Tercos Bonarda 2013
With vineyards tretching along the eastern side of the Andes Mountains from Patagonia in the south to Salta in the north, Argentina is one of the world’s largest and most dynamic wine producing countries—and most important in South America.
Since the late 20th century vineyard investments, improved winery technology and a commitment to innovation have all contributed to the country’s burgeoning image as a producer of great wines at all price points. The climate here is diverse but generally continental and agreeable, with hot, dry summers and cold snowy winters—a positive, as snow melt from the Andes Mountains is used heavily to irrigate vineyards. Grapes very rarely have any difficulty achieving full ripeness.
Argentina’s famous Mendoza region, responsible for more than 70% of Argentina’s wine production, is further divided into several sub-regions, with Luján de Cuyo and the Uco Valley most noteworthy. Red wines dominate here, especially Malbec, the country’s star variety, while Chardonnay is the most successful white.

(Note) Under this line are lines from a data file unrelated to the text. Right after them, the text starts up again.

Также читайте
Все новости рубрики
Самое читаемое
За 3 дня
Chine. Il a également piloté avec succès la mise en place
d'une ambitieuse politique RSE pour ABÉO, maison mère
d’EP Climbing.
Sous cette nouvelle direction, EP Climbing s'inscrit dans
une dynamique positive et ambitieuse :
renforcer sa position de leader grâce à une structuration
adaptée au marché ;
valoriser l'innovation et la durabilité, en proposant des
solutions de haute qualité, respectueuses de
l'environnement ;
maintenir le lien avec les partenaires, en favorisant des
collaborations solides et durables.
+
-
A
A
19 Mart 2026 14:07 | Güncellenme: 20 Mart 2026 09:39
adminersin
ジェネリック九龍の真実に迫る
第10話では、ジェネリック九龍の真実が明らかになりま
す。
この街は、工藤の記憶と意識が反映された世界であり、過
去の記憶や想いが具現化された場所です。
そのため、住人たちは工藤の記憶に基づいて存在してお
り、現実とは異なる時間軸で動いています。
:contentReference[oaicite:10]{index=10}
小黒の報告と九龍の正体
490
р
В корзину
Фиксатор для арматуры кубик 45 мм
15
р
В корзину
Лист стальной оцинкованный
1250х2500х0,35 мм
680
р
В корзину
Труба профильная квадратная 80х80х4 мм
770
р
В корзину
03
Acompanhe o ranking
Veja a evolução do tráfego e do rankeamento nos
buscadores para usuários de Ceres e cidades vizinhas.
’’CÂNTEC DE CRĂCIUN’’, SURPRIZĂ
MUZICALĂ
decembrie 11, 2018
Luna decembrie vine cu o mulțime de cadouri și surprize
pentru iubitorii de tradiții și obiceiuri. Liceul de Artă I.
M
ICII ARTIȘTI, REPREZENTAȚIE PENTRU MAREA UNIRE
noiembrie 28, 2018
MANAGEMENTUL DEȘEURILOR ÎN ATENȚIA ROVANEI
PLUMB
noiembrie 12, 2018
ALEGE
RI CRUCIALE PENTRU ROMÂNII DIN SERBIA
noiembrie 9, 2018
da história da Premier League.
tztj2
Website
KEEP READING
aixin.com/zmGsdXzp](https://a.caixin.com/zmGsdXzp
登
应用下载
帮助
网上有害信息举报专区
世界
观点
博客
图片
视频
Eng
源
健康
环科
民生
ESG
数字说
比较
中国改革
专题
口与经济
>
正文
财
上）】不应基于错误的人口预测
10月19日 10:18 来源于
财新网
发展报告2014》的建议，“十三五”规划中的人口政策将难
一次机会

The province of San Juan is best known for blends of Bonarda and Syrah. Torrontés is a specialty of the La Rioja and Salta regions, the latter of which is also responsible for excellent Malbecs grown at very high elevation.
Bonarda is a name given to a handful of distinct grape varieties, mainly growing in Italy and in Argentina. In Lombardy’s Oltrepò Pavese and Emilia Romagna’s Colli Piacentini zones, the grape called Bonarda is actually Croatina. In Novara, Bonarda Novarese, often blended with Spanna (Nebbiolo), is actually Uva Rara. DNA profiling shows that most of the Bonarda in Argentina is actually identical to California’s Charbono—and Charbono is actually the Douce Noire grape from Savoie. Somm Secret—Bonarda Piemontese, an aromatic variety, is the only true Bonarda. Before phylloxera, it covered 30% of Piedmontese vineyard acreage.